Francisco fala então da juventude da Igreja e escreve: « Peçamos ao Senhor que liberte a Igreja daqueles que querem envelhecê-la, ancorá-la ao passado, travá-la, torná-la imóvel. Peçamos também que a livre doutra tentação: acreditar que é jovem porque cede a tudo o que o mundo lhe oferece, acreditar que se renova porque esconde a sua mensagem e mimetiza-se com os outros. Não! É jovem quando é ela mesma, quando recebe a força sempre nova da Palavra de Deus, da Eucaristia, da presença de Cristo e da força do seu Espírito em cada dia» (35).
É verdade que «nós, membros da Igreja, não precisamos de aparecer como sujeitos estranhos. Todos nos devem sentir irmãos e vizinhos, como os Apóstolos que «tinham a simpatia de todo o povo» (At 2, 47; cf. 4, 21.33; 5, 13).

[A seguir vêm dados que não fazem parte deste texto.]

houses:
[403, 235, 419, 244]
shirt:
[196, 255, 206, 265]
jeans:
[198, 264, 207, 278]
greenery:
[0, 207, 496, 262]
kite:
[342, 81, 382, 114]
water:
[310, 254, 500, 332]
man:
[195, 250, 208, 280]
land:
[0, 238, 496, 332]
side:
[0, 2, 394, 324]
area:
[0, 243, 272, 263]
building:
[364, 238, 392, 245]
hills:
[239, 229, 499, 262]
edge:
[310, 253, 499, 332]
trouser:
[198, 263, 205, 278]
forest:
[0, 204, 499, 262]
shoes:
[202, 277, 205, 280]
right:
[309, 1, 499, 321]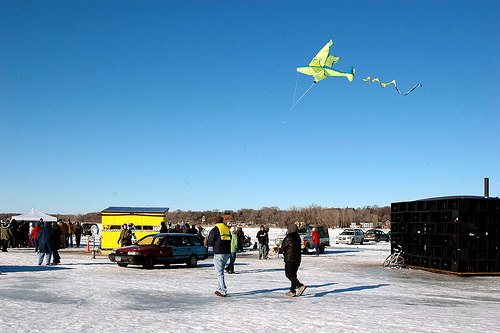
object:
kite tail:
[361, 75, 422, 96]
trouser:
[214, 253, 229, 295]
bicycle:
[382, 245, 405, 270]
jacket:
[278, 232, 301, 262]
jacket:
[207, 223, 231, 254]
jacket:
[311, 230, 319, 244]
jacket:
[37, 223, 54, 253]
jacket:
[231, 231, 238, 253]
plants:
[327, 204, 350, 229]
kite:
[296, 39, 422, 97]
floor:
[279, 91, 401, 136]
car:
[335, 229, 364, 245]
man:
[207, 215, 232, 297]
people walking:
[0, 199, 320, 298]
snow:
[0, 224, 500, 333]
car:
[109, 233, 209, 269]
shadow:
[303, 284, 391, 298]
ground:
[0, 227, 500, 333]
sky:
[0, 0, 500, 215]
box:
[390, 196, 499, 278]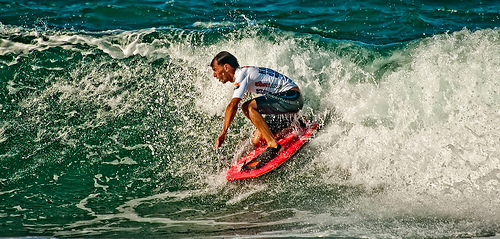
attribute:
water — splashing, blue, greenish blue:
[2, 4, 497, 237]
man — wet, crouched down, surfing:
[207, 49, 324, 165]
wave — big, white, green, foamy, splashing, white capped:
[1, 25, 499, 226]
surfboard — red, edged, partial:
[227, 110, 332, 179]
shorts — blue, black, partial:
[256, 88, 305, 115]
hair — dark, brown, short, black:
[208, 51, 238, 70]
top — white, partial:
[227, 66, 298, 107]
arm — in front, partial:
[215, 66, 246, 147]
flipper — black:
[239, 143, 285, 171]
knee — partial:
[241, 99, 257, 116]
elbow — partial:
[223, 100, 241, 112]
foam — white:
[195, 30, 490, 213]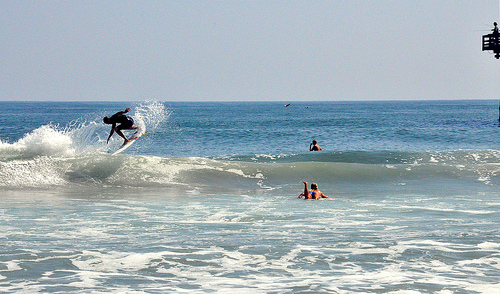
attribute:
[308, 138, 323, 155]
person — swimming, tan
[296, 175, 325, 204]
person — floating, surfing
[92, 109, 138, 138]
surfer — flying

Ao mesmo tempo, porém, devemos ter a coragem de ser diferentes, mostrar outros sonhos que este mundo não oferece, testemunhar a beleza da generosidade, do serviço, da pureza, da fortaleza, do perdão, da fidelidade à própria vocação, da oração, da luta pela justiça e o bem comum, do amor aos pobres, da amizade social» (36). A Igreja pode sempre cair na tentação de perder o entusiasmo e procurar «falsas seguranças mundanas. São precisamente os jovens que a podem ajudar a permanecer jovem» (37).
O Papa volta então a um dos ensinamentos que ele gosta muito e explica que é necessário apresentar a figura de Jesus «de modo atraente e eficaz» e diz: «Por isso é necessário que a Igreja não esteja demasiado debruçada sobre si mesma, mas procure sobretudo refletir Jesus Cristo. Isto implica reconhecer humildemente que algumas coisas concretas devem mudar» (39).

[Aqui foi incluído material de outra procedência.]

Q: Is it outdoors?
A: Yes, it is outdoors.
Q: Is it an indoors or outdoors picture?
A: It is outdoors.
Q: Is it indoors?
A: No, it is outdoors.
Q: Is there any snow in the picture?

Na exortação se reconhece que há jovens que sentem a presença da Igreja «como importuna e até mesmo irritante». Um comportamento que mergulha as raízes «mesmo em razões sérias e respeitáveis: os escândalos sexuais e económicos; a falta de preparação dos ministros ordenados, que não sabem reconhecer de maneira adequada a sensibilidade dos jovens; pouco cuidado na preparação da homilia e na apresentação da Palavra de Deus; o papel passivo atribuído aos jovens no seio da comunidade cristã; a dificuldade da Igreja dar razão das suas posições doutrinais e éticas perante a sociedade atual» (40).

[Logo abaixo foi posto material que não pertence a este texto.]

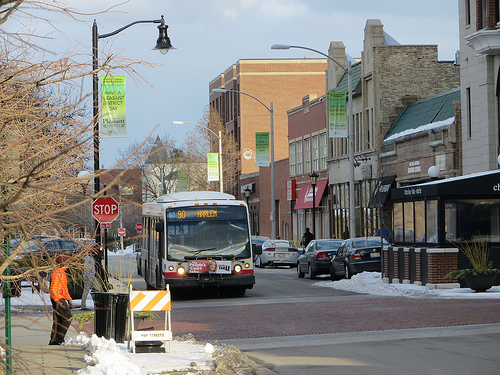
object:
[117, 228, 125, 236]
stop sign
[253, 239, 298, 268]
car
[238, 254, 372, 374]
street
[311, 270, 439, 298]
snow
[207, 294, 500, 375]
ground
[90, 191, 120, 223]
stop sign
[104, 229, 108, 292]
pole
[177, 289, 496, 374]
road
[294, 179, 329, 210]
awning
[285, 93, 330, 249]
building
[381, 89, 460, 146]
roof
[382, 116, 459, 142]
snow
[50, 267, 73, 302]
jacket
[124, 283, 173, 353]
barrier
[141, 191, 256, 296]
bus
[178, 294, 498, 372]
street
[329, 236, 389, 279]
car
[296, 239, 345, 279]
car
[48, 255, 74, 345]
person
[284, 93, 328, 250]
store front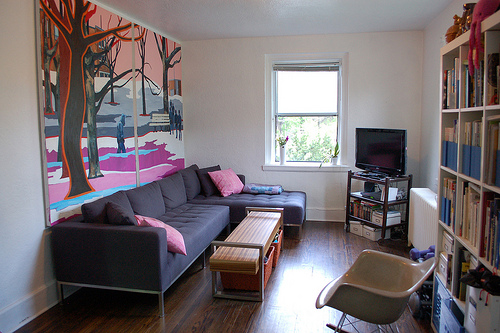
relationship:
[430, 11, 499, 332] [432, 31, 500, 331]
bookcase has books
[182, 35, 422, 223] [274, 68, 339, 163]
wall has a window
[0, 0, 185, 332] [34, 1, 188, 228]
wall has a painting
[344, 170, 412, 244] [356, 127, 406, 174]
shelfing has a tv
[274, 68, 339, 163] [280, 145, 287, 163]
window has a vase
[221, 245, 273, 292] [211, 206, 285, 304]
boxes are underneath table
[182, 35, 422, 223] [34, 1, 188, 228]
wall has a painting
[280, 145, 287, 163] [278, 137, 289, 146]
vase has flowers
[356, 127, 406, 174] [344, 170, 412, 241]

Há jovens que «reclamam uma Igreja que escute mais, que não passe o tempo a condenar o mundo. Não querem ver uma Igreja calada e tímida, mas tão-pouco desejam que esteja sempre em guerra por dois ou três assuntos que a obcecam. Para ser credível aos olhos dos jovens, precisa às vezes de recuperar a humildade e simplesmente ouvir, reconhecer, no que os outros dizem, alguma luz que a pode ajudar a descobrir melhor o Evangelho» (41). Por exemplo, uma Igreja demasiado temerosa e estruturada pode ser constantemente crítica «de todos os discursos sobre a defesa dos direitos das mulheres, e apontar constantemente os riscos e os possíveis erros dessas reclamações», enquanto uma Igreja «viva pode reagir prestando atenção às legítimas reivindicações das mulheres», embora «não concorde com tudo o que propõem alguns grupos feministas» (42).
Francisco apresenta então «Maria, a jovem de Nazaré», e o seu sim como aquele «de quem quer comprometer-se e arriscar, de quem quer apostar tudo, sem ter outra garantia para além da certeza de saber que é portadora duma promessa. Pergunto a cada um de vós: Sentes-te portador duma promessa?» (44). Para Maria «as dificuldades não eram motivo para dizer “não”» e assim colocando-se em jogo tornou-se a «influenciadora de Deus».  O coração da Igreja também está cheio de jovens santos. O Papa recorda São Sebastião, São Francisco de Assis, Santa Joana d’Arc, o Beato mártir Andrew Phû Yên, Santa Catarina Tekakwitha, São Domingos Sávio, Santa Teresa do Menino Jesus, Beato Zeferino Namuncurá, Beato Isidoro Bakanja, Beato Pier Jorge Frassati, Beato Marcelo Callo, a jovem Beata Clara Badano.